Puis le juge de l’exécution a mis l’affaire en délibéré et dit que le jugement serait prononcé le VINGT JUIN DEUX MIL VINGT CINQ par mise à disposition au greffe de la juridiction.
Copie Exécutoire le :
à : – Me DA COSTA
Copies conformes le :
à : – Me DA COSTA
— Me STOVEN
FAITS ET PROCÉDURE
Le Syndicat des Copropriétaires de la résidence dénommée [Adresse 9] a fait délivrer à Monsieur [G] [Y] le 18 mars 2021 un commandement de payer valant saisie des biens et droits immobiliers lui appartenant et constituant les lots numéros 221, 19 et 174 d’un ensemble immobilier en copropriété situé commune d'[Localité 10], [Adresse 1].

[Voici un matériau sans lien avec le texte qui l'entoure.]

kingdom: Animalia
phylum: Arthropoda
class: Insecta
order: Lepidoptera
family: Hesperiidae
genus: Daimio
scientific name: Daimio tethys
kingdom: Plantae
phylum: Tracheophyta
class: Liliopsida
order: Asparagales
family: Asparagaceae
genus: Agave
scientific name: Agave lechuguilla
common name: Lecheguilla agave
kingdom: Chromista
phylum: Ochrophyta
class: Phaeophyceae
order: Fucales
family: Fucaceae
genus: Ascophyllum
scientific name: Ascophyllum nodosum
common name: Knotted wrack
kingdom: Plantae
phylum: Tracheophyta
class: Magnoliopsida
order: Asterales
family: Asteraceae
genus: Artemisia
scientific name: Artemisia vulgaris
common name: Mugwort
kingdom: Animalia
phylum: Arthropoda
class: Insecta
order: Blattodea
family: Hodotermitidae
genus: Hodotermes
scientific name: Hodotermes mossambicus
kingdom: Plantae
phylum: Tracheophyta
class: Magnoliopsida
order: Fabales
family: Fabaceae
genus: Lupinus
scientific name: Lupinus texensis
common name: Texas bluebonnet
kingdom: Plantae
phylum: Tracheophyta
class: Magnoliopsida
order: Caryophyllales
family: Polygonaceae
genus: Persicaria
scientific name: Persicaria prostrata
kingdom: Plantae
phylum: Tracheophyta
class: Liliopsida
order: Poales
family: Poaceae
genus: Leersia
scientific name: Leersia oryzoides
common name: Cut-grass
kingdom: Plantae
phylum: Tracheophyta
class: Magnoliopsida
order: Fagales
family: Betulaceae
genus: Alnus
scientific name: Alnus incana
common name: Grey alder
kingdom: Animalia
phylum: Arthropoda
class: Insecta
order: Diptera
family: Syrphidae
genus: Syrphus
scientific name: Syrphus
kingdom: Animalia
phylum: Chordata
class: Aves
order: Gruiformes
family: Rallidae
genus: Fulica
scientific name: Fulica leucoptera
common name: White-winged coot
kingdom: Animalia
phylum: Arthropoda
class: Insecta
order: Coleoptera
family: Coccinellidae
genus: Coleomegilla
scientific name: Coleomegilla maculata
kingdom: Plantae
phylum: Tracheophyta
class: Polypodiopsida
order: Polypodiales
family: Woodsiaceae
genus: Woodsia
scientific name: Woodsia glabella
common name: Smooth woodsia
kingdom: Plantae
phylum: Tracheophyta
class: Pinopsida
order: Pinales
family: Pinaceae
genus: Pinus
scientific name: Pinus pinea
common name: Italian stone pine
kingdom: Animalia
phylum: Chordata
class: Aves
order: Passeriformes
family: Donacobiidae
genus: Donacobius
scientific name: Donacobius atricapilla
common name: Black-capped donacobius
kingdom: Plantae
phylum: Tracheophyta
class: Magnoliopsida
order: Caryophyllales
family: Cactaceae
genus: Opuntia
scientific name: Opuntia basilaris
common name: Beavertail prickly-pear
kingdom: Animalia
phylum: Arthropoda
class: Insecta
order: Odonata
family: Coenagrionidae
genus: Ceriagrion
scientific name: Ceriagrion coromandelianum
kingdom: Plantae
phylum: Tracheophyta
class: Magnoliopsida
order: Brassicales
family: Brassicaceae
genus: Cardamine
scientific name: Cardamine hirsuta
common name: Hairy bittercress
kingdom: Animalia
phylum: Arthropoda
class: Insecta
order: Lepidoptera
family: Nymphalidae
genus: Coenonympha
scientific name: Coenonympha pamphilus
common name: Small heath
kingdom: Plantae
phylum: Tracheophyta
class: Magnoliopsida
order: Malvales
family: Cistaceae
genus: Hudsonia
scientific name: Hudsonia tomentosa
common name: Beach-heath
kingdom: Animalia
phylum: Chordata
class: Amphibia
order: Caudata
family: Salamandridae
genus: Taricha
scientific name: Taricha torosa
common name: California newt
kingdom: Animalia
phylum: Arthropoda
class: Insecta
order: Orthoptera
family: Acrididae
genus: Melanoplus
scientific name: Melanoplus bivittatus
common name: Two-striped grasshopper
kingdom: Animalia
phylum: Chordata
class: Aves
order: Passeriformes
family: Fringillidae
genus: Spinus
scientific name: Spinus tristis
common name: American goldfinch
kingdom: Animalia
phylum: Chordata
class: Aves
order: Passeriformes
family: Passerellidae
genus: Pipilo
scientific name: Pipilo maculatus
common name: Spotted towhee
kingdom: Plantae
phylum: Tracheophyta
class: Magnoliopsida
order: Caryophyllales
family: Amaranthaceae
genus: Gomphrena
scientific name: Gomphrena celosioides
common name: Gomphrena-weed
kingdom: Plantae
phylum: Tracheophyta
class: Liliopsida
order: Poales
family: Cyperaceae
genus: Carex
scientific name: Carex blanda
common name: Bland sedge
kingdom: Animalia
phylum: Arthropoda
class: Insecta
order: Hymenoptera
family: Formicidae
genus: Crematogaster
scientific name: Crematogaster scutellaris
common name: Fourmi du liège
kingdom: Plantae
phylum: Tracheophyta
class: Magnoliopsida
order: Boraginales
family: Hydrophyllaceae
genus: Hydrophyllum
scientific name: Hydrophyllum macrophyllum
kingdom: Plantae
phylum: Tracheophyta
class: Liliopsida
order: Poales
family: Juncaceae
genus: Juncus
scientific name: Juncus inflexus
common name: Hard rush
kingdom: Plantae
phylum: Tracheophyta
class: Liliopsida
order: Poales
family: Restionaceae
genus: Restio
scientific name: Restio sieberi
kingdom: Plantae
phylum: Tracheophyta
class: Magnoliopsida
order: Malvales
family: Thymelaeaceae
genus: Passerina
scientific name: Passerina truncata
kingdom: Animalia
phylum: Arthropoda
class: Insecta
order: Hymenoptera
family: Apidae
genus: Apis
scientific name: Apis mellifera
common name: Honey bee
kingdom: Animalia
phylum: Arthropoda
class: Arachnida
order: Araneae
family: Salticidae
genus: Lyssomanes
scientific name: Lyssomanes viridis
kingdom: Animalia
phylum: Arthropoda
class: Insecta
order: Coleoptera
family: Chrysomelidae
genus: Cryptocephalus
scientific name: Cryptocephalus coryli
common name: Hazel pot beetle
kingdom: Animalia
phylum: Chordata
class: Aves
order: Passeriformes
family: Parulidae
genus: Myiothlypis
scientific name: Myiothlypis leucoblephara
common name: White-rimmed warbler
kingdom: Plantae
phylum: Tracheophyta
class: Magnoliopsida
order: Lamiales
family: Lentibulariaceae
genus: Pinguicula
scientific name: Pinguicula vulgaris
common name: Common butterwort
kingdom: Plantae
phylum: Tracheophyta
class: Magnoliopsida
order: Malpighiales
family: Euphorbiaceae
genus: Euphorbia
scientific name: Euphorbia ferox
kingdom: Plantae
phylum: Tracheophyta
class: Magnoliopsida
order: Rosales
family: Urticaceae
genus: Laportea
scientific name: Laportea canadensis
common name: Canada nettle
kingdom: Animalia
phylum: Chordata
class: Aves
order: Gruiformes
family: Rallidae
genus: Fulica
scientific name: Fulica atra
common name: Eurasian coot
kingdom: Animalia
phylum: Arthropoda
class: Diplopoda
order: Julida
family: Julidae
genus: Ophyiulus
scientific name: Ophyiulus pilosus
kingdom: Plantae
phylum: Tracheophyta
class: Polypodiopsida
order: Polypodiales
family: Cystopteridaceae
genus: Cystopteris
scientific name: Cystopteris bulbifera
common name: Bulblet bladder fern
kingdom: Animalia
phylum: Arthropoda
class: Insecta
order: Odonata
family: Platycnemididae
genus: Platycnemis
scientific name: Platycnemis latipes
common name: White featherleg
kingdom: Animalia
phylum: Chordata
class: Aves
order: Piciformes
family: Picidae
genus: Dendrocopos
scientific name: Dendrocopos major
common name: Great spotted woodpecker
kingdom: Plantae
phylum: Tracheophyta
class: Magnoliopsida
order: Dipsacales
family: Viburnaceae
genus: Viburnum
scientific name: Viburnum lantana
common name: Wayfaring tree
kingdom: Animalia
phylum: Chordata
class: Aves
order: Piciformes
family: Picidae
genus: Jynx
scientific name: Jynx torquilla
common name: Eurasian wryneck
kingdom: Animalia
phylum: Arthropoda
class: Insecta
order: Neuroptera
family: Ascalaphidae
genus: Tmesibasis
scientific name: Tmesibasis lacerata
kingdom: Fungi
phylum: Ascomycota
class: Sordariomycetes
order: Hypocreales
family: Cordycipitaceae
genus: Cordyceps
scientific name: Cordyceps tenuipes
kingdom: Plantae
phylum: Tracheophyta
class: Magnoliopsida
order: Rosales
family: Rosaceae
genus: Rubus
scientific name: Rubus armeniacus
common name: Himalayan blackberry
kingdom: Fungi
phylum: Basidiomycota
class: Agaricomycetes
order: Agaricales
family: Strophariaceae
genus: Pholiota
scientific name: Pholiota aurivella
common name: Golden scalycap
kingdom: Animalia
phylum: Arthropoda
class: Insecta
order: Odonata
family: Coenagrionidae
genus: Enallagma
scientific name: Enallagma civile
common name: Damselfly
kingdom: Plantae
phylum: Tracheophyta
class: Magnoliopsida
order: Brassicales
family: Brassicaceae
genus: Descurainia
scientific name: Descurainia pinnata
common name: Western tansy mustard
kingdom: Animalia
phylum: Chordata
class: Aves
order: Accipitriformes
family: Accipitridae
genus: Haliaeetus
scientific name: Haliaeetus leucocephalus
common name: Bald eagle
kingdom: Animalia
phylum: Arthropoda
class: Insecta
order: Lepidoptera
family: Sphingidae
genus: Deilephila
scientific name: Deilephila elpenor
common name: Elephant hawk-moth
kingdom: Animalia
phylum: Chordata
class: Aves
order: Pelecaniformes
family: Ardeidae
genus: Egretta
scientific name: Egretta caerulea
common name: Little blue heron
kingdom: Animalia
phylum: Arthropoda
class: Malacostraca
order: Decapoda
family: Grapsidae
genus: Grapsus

Le commandement de payer valant saisie a été publié au Service de la publicité foncière d’Orléans le 23 avril 2021 puis le syndicat des copropriétaires de la résidence dénommée [Adresse 9] a fait assigner Monsieur [G] [Y] devant le juge de l’exécution du tribunal judiciaire d’Orléans statuant en matière de saisies immobilières par acte d’huissier de justice du 21 juin 2021.
Ce commandement a été dénoncé à la société CAISSE REGIONALE DE CREDIT AGRICOLE MUTUEL CENTRE LOIRE par acte d’huissier de justice en date du 22 juin 2021.
Le 17 août 2021, la CAISSE REGIONALE DE CREDIT AGRICOLE MUTUEL CENTRE LOIRE a déposé au greffe une déclaration de créance.
Dans le corps de son assignation, le Syndicat des Copropriétaires de la résidence dénommée [Adresse 9] a sollicité que la procédure de saisie soit suspendue, compte-tenu du dépôt par le débiteur d’une demande de surendettement déclaré recevable par la Commission de surendettement des particuliers du Loiret le 29 avril 2021.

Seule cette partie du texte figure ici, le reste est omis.